ACTION ITEM ->
Please extend the excerpt about the Bronx parents' legislative campaign, continuing after its last sentence.

DOCUMENT EXCERPT ->
= Beginning of Section =

Parents worked with NYLPI and CEPO to advise the office of City Council Speaker Quinn during the drafting of the bill. They are currently conducting legislative briefings with all Bronx City Councilmembers and with Education Committee Chair Councilman Robert Jackson to garner support for legislation that reflects their priorities. In 2013 they will publicly launch their legislative campaign to build public pressure towards its introduction.

= End of Section =

Collected data entries:

= Beginning of Section =

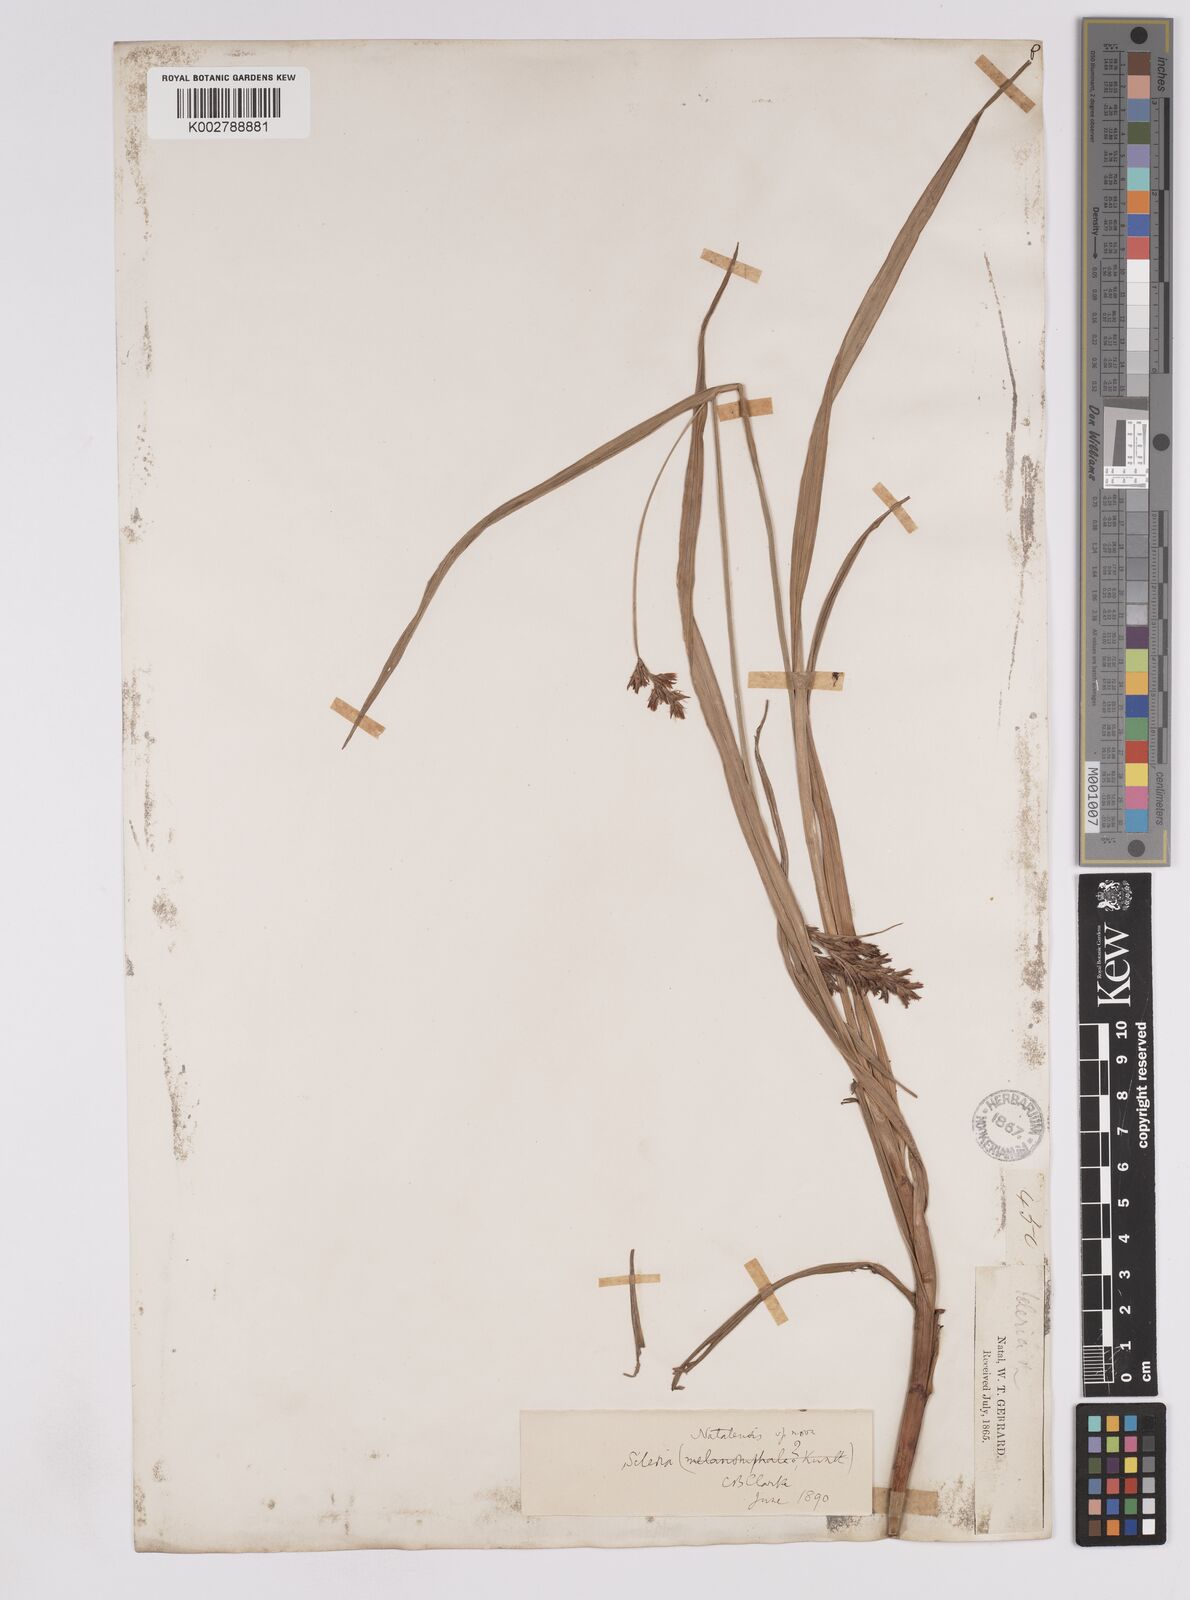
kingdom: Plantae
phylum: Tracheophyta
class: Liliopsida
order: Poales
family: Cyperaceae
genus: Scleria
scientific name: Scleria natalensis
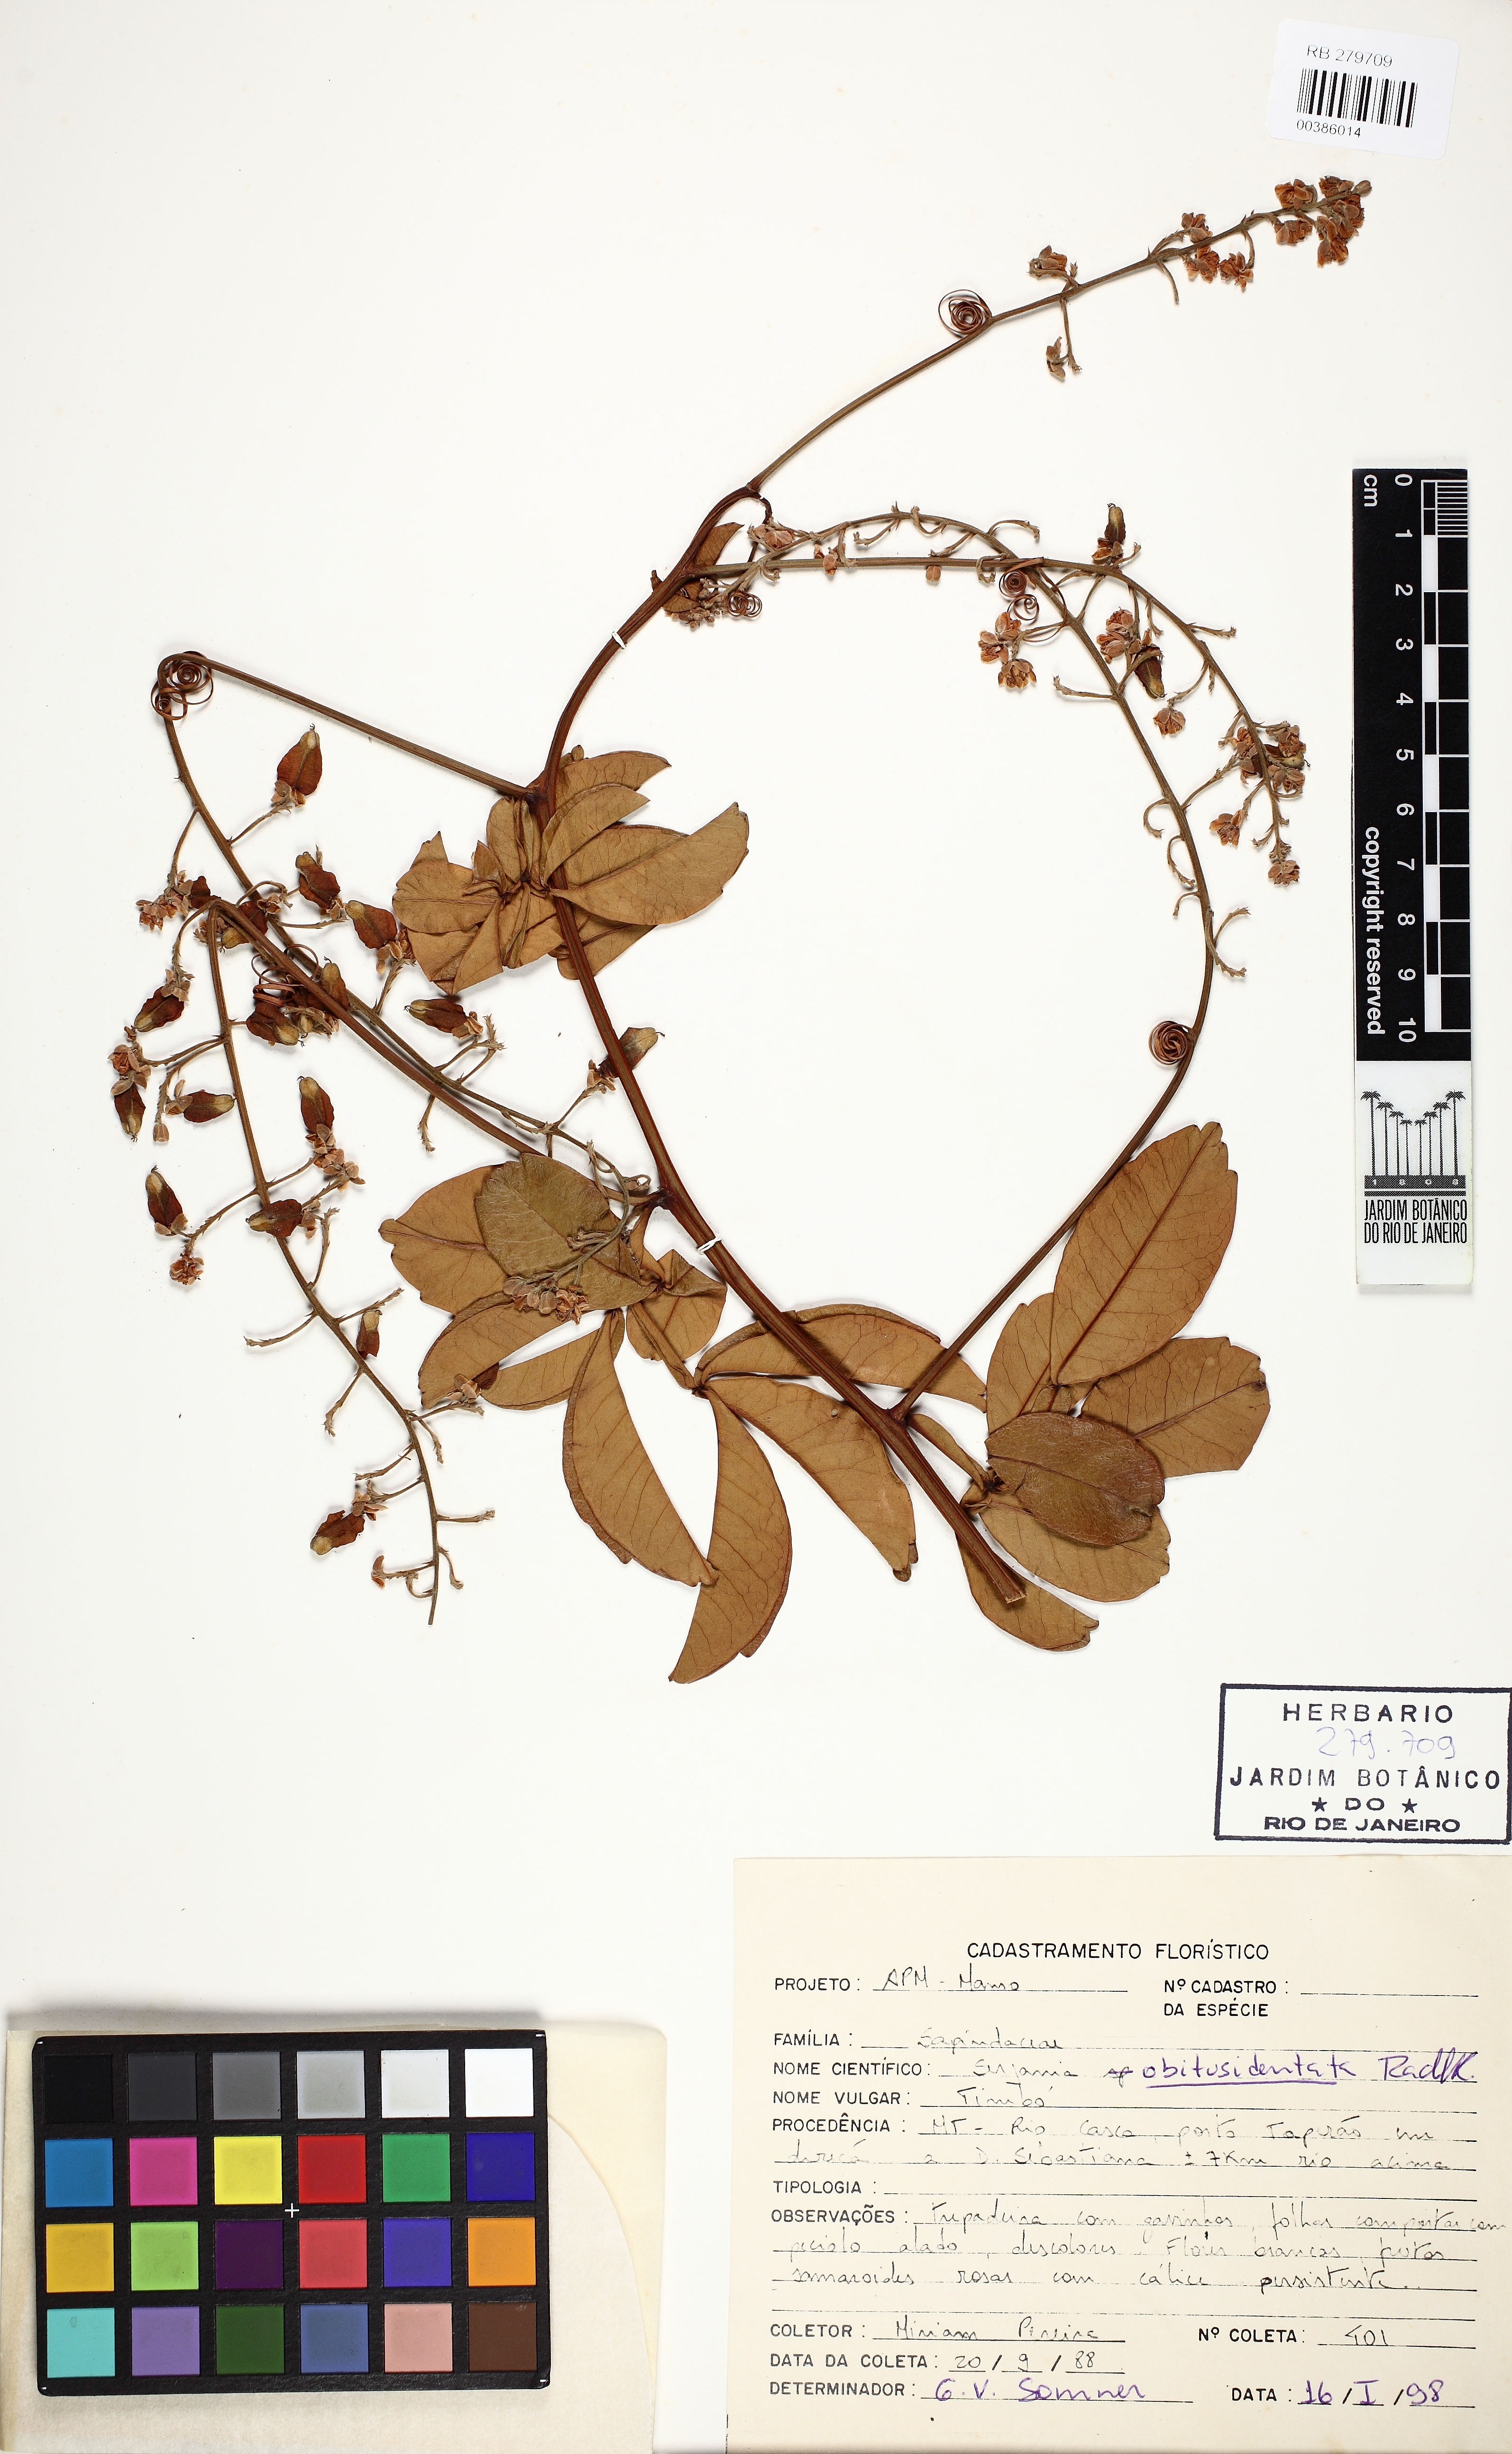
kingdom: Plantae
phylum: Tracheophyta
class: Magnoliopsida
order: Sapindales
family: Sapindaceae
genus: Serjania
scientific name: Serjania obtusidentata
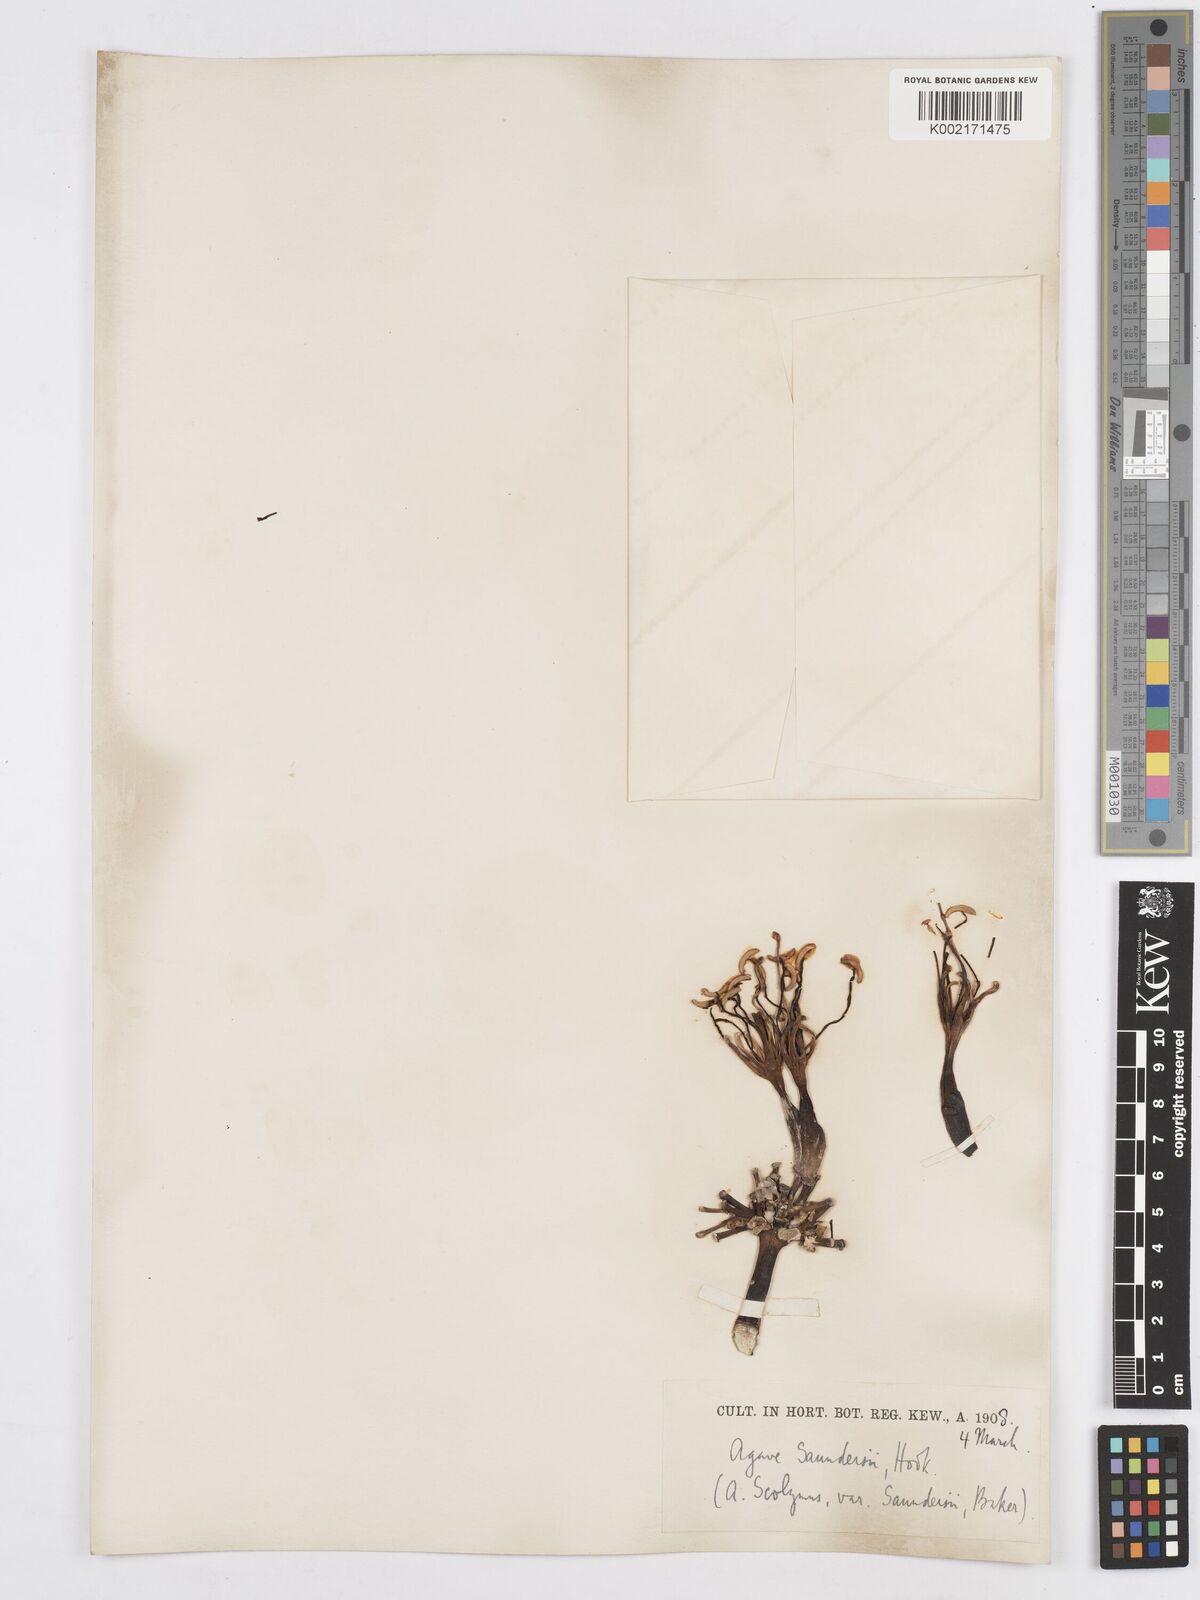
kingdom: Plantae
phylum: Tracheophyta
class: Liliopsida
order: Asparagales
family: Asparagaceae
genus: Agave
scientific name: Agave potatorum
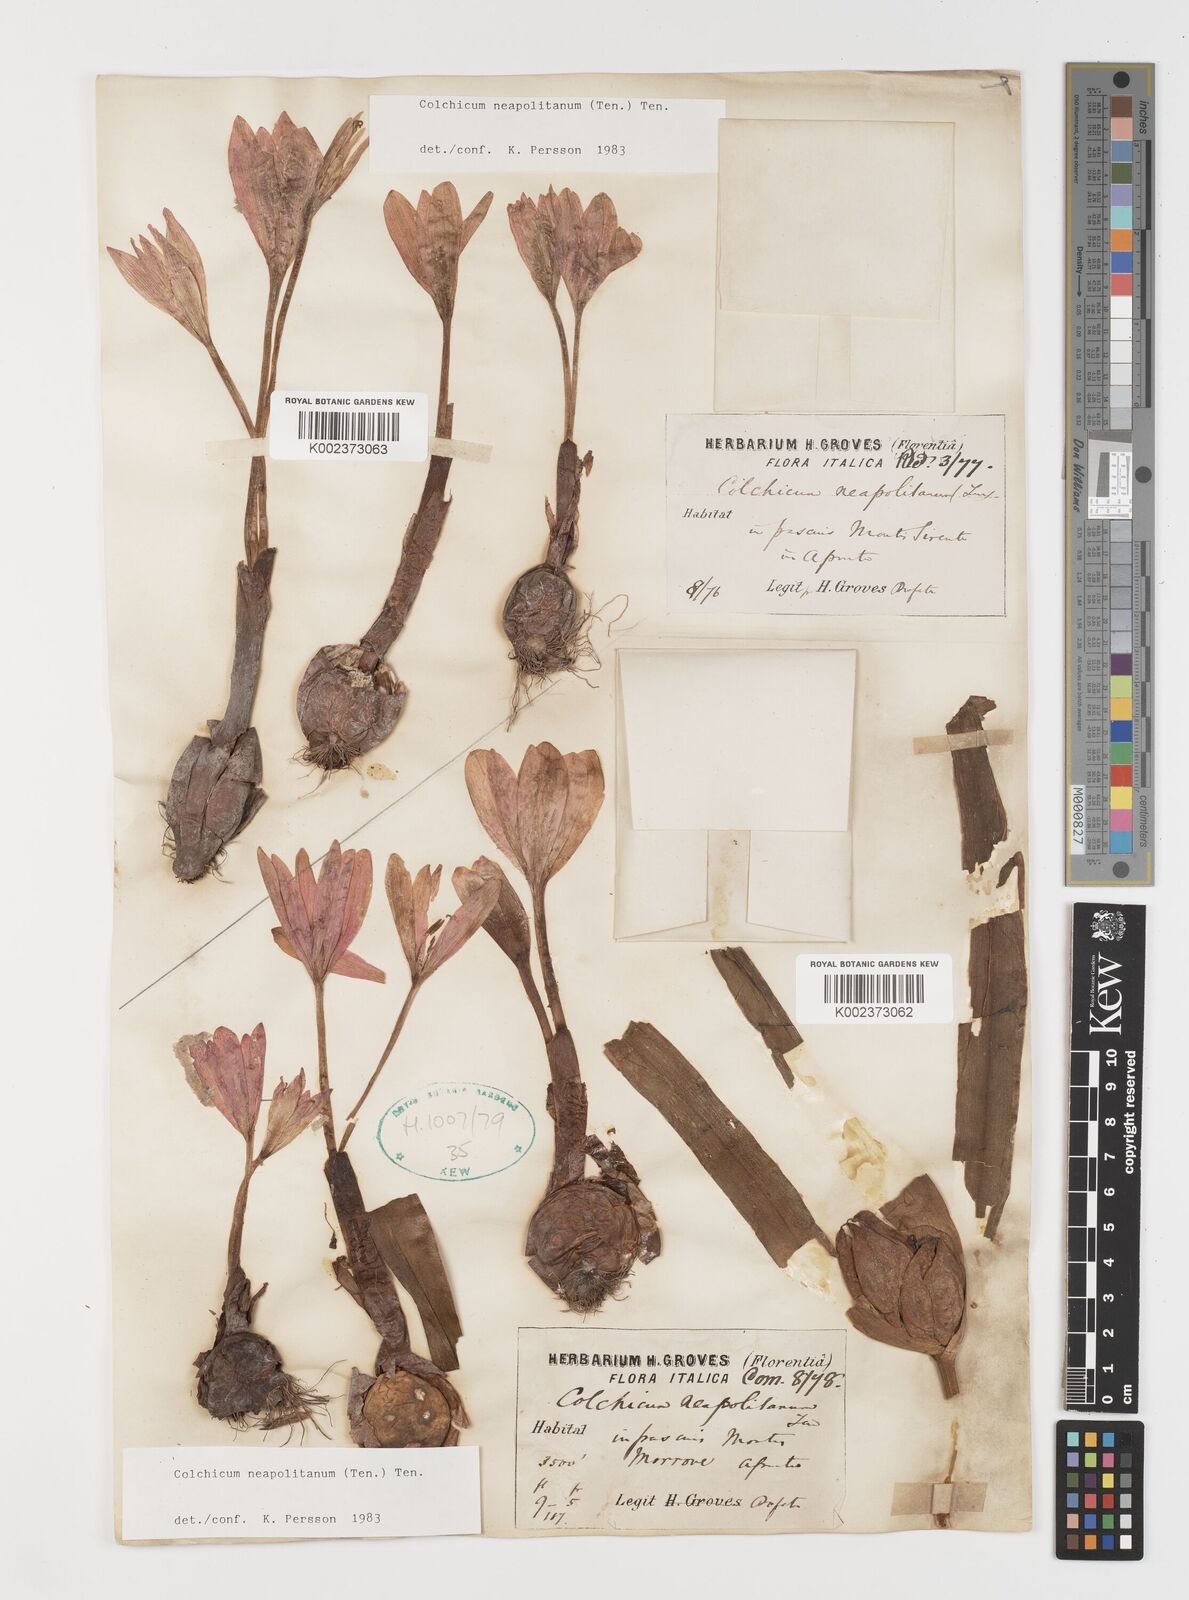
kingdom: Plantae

= End of Section =

RESPONSE ->
“Now we are about to see the introduction of a landmark piece of legislation to the City Council,” said Ginette Sosa, NWBCCC Board Representative for PS 51 Parents United and parent of three PS 51 alumni. “When we win in passing legislation, it will change the way the SCA sites schools and informs the public about the environmental health of its facilities. Every parent has the right to know about toxins in their children’s schools.”